REQUIREMENTS: Reproduce word for word the stretch of the film review between "Here is a movie" and "noticed it coming.", inclusive.

··· PASSAGE TO READ ···

Here is a movie that is subtle and silent, but also as tense and involving as just about any movie I can think of this year. No Country For Old Men does not have a lot of action, but it is more exciting than any action movie to come out this year. A majority of the film uses very little or sparse dialogue, but it is more fleshed out than most dialogue-heavy films. And when they do speak, their words seem to have been chosen carefully, and they always have something interesting to say. This is the very definition of a slow burn thriller. A movie that slowly wraps you up, and by the time your pulse is racing and you're completely involved, you haven't even noticed it coming.
The secret? Filmmaking duo Ethan and Joel Coen (Fargo, Raising Arizona), in adapting the acclaimed novel by Cormac McCarthy, know just how to tell this story in such a way where even the tiniest detail seems bigger than it would be in lesser hands. Even though this is a minimalist production, with a majority of the film only covering two people (one being on the run, the other looking for the other one), the movie never once drags or loses our interest. It knows exactly how to use these characters, and how to use its supporting players so that they don't get in the way. No Country is a chilling crime story, a thrilling game of cat and mouse, and a morality tale all wrapped into one. Walking into the film, I was a bit concerned of the hype and acclaim it had received, as I have been let down before in the past. (Brokeback Mountain is a recent example.) This time, the praise is warranted. The skill of the filmmakers, the cast, and everyone involved is up there on the screen.

··· DATASET ROWS ···

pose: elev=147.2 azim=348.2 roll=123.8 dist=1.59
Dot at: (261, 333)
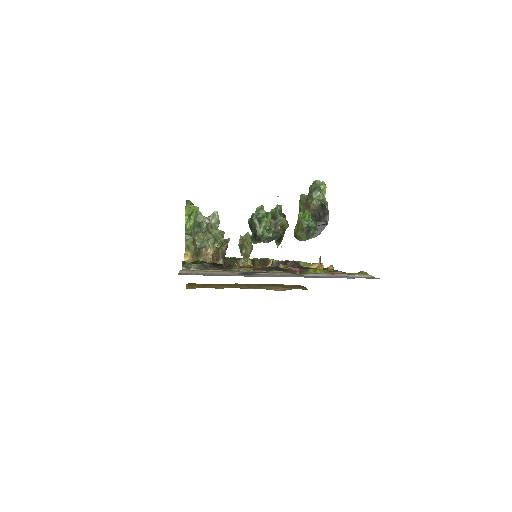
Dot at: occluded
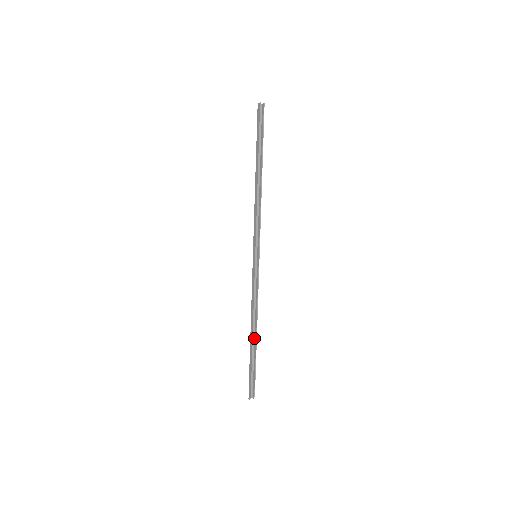
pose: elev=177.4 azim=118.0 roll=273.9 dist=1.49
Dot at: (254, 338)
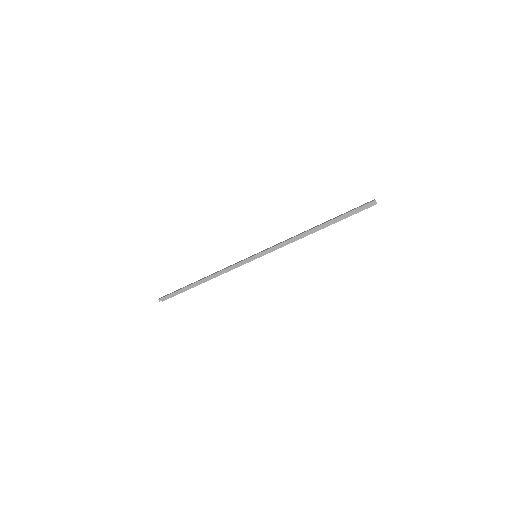
Dot at: (198, 280)
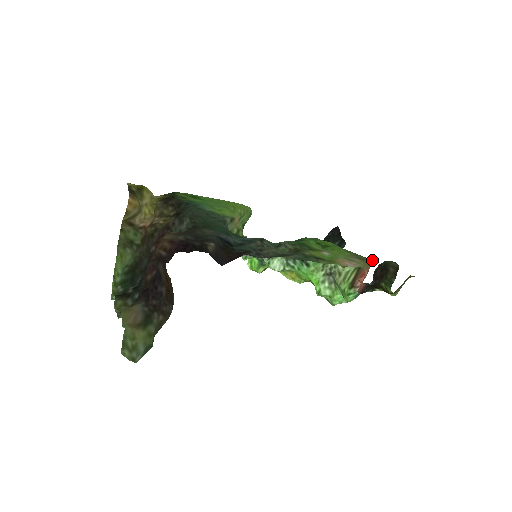
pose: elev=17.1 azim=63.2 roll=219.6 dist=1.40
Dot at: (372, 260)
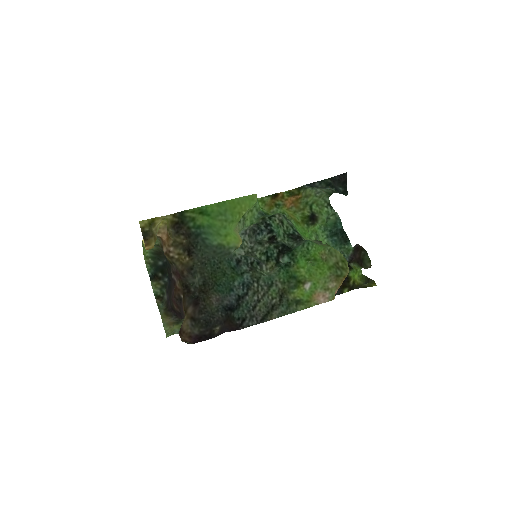
Dot at: occluded
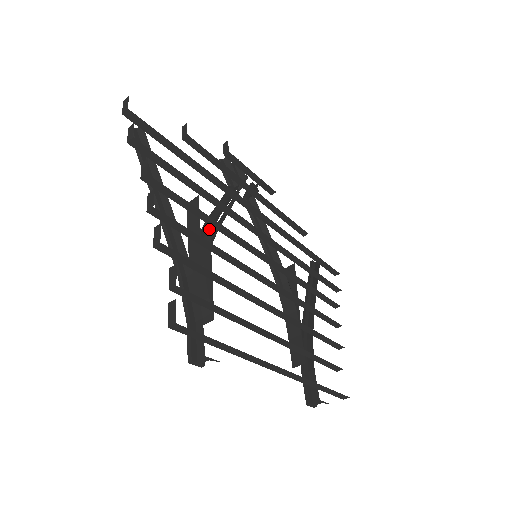
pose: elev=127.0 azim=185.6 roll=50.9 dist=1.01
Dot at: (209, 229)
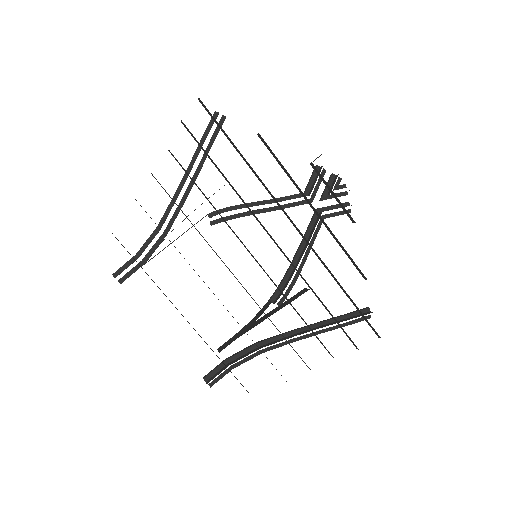
Dot at: occluded
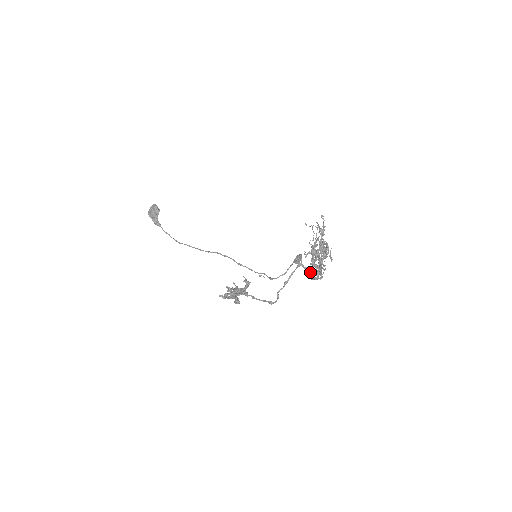
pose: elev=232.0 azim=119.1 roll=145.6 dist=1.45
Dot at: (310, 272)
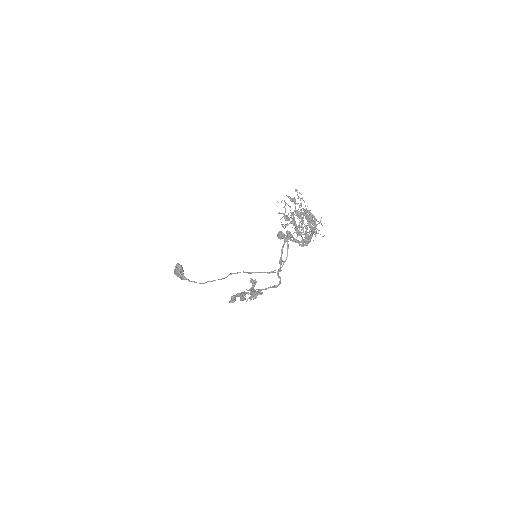
Dot at: occluded
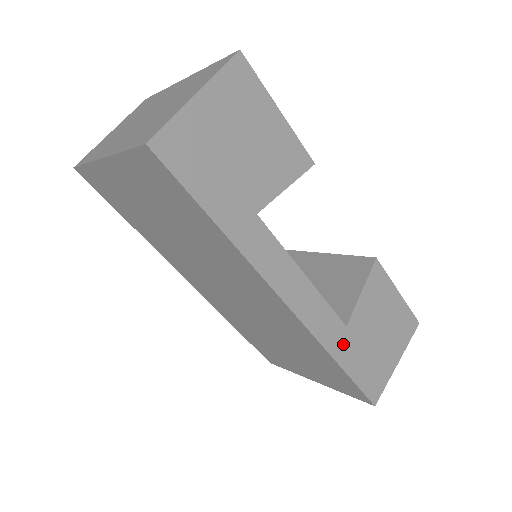
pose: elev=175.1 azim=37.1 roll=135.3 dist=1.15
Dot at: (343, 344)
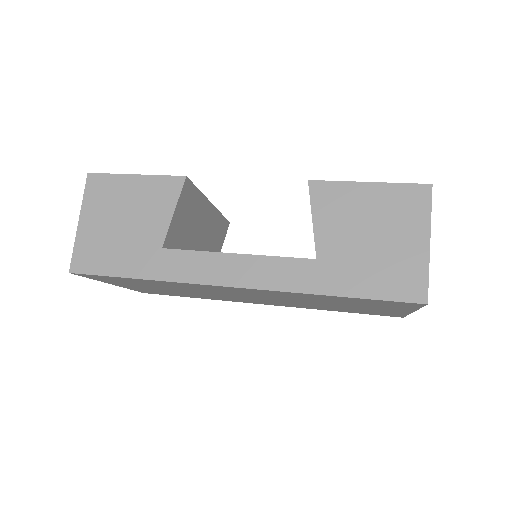
Dot at: (325, 276)
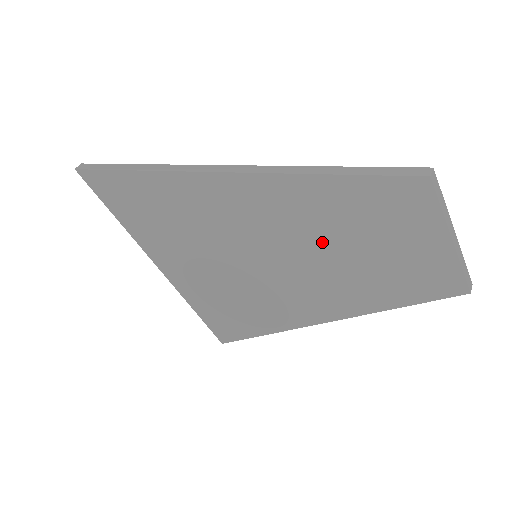
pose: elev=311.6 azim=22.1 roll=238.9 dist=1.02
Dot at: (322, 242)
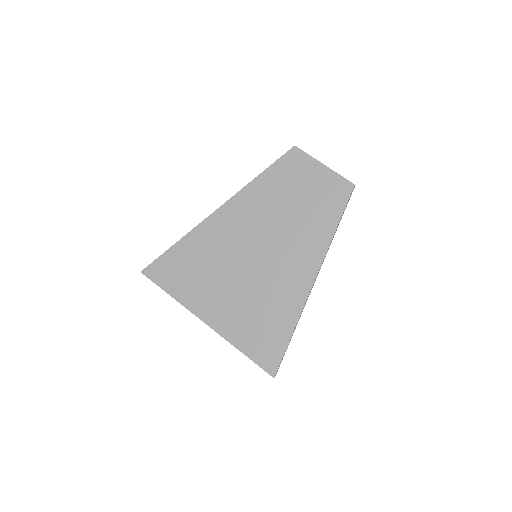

···

TASK ANSWER:
Here is a movie that is subtle and silent, but also as tense and involving as just about any movie I can think of this year. No Country For Old Men does not have a lot of action, but it is more exciting than any action movie to come out this year. A majority of the film uses very little or sparse dialogue, but it is more fleshed out than most dialogue-heavy films. And when they do speak, their words seem to have been chosen carefully, and they always have something interesting to say. This is the very definition of a slow burn thriller. A movie that slowly wraps you up, and by the time your pulse is racing and you're completely involved, you haven't even noticed it coming.